====== Given records ======

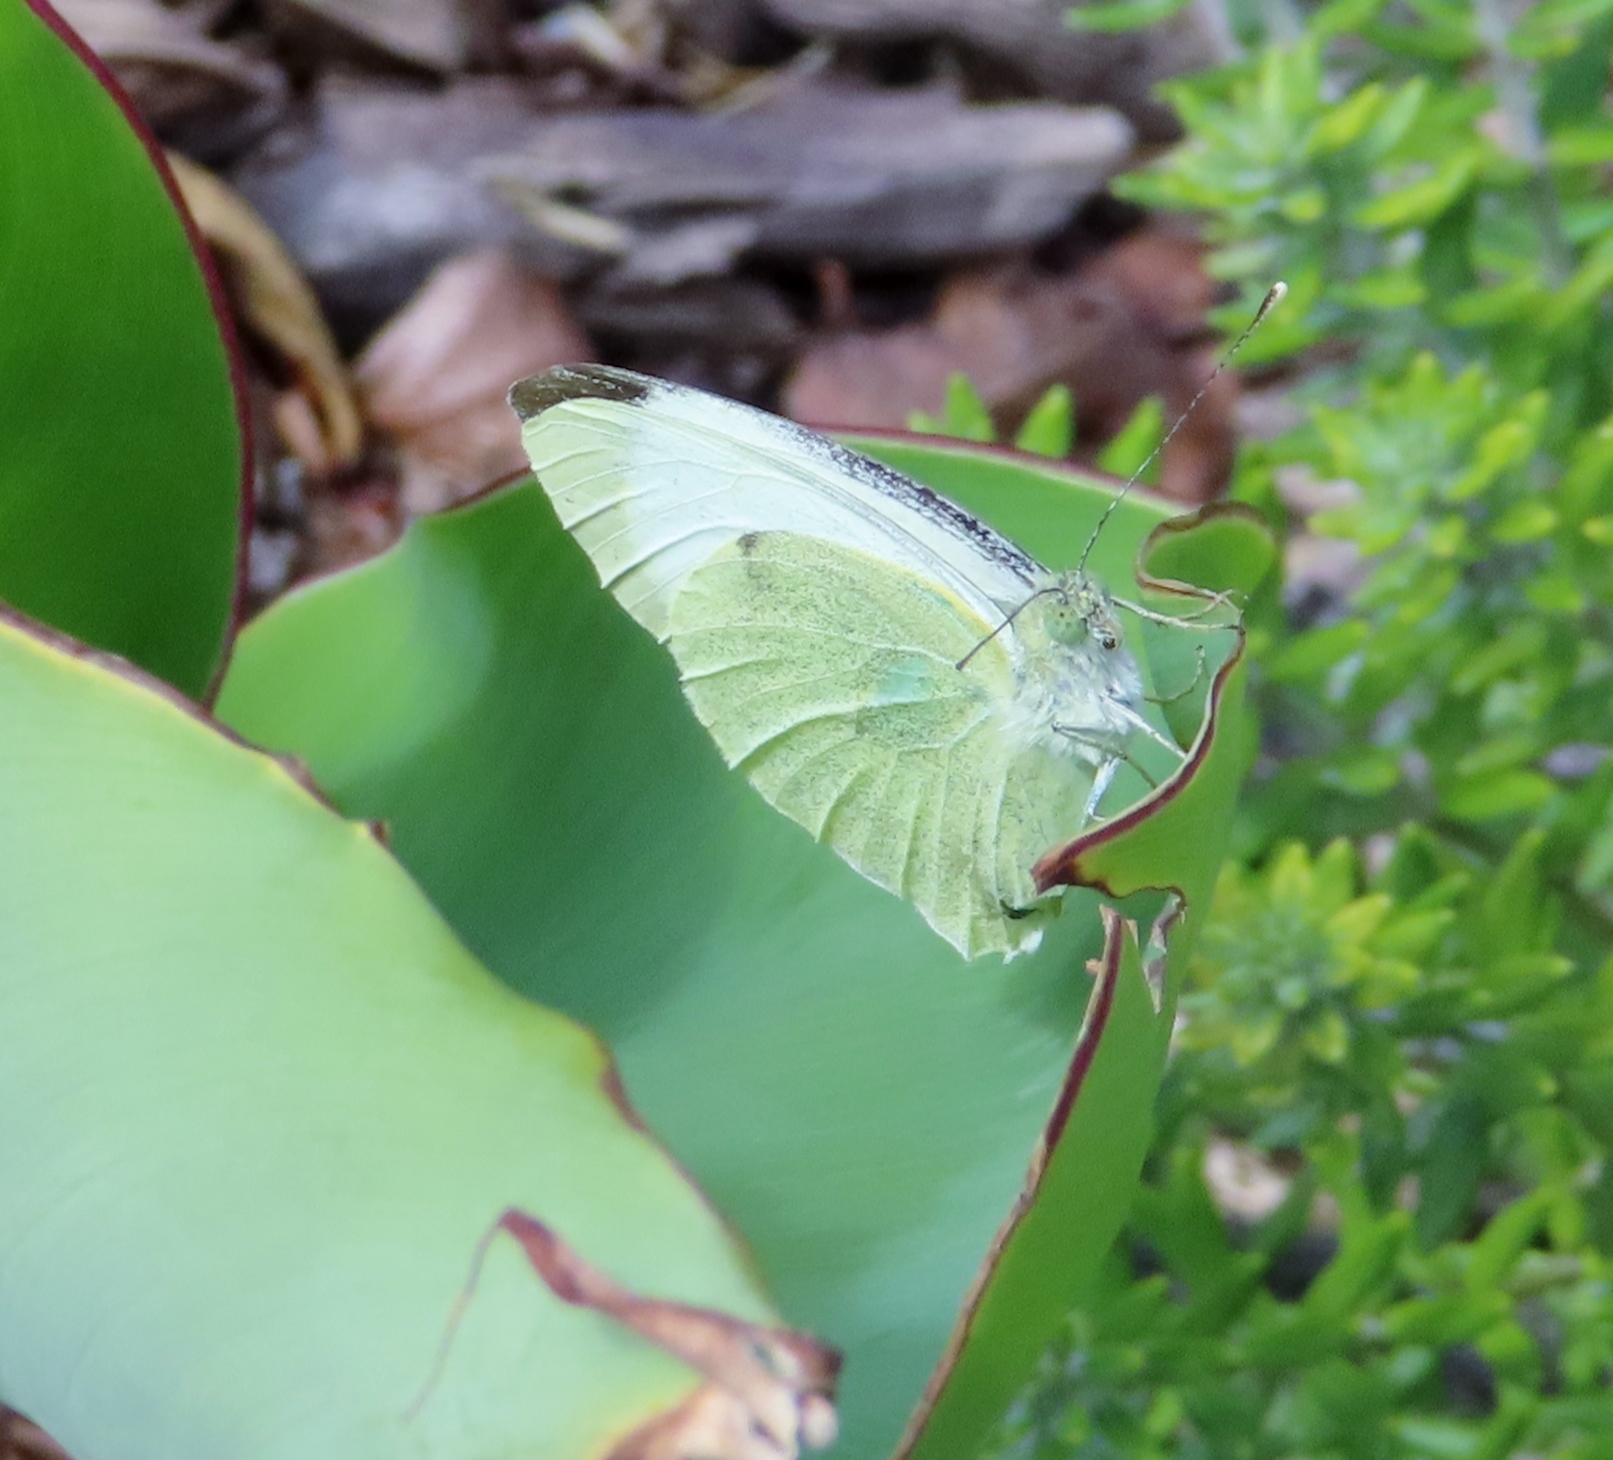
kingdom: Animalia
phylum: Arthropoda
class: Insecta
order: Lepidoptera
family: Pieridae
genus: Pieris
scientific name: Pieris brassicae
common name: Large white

======
====== Given records ======

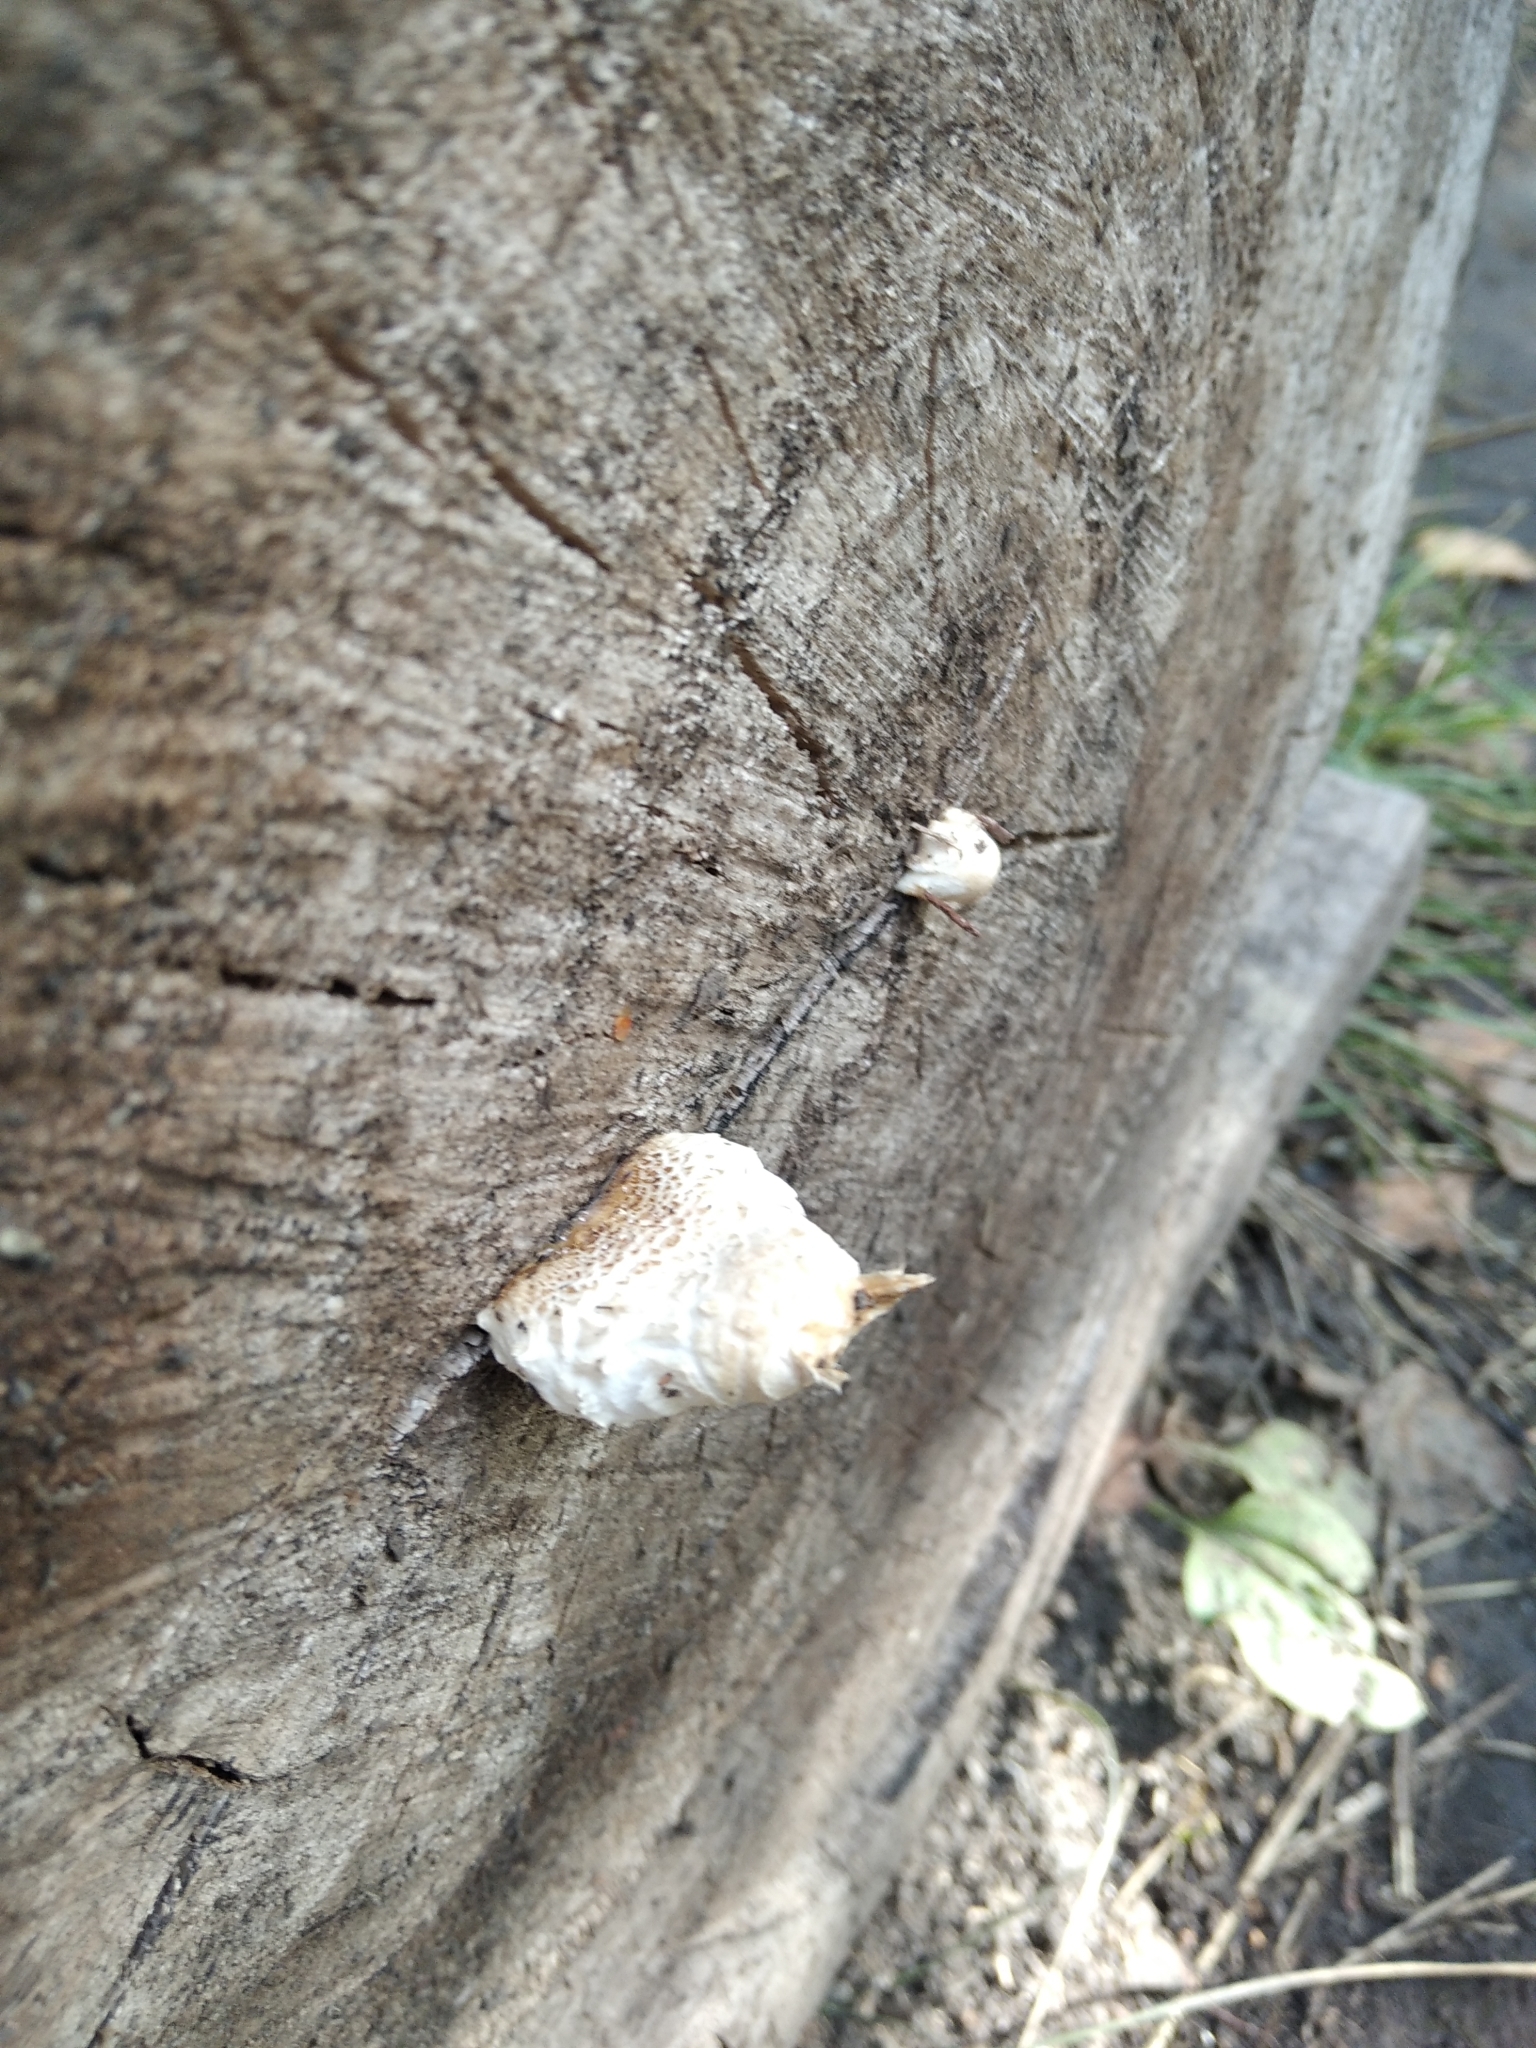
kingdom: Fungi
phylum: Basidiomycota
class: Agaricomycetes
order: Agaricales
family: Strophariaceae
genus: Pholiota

======

_The request_
Copy everything from the line containing "kingdom: Animalia" down to the line containing "scientific name: Pieris brassicae", swapping "phylum" for "division" and keeping every other part the same.

_Solution_
kingdom: Animalia
division: Arthropoda
class: Insecta
order: Lepidoptera
family: Pieridae
genus: Pieris
scientific name: Pieris brassicae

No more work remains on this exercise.